[Dataset entries]

:::::

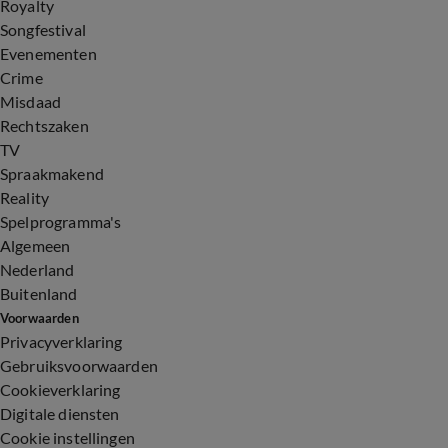
Royalty
Songfestival
Evenementen
Crime
Misdaad
Rechtszaken
TV
Spraakmakend
Reality
Spelprogramma's
Algemeen
Nederland
Buitenland
Voorwaarden
Privacyverklaring
Gebruiksvoorwaarden
Cookieverklaring
Digitale diensten
Cookie instellingen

:::::

Please return exactly the lines that run from the line with "Cookieverklaring" through the end of the records above, both included, and nothing more.

OUTPUT FOR THIS EXERCISE:
Cookieverklaring
Digitale diensten
Cookie instellingen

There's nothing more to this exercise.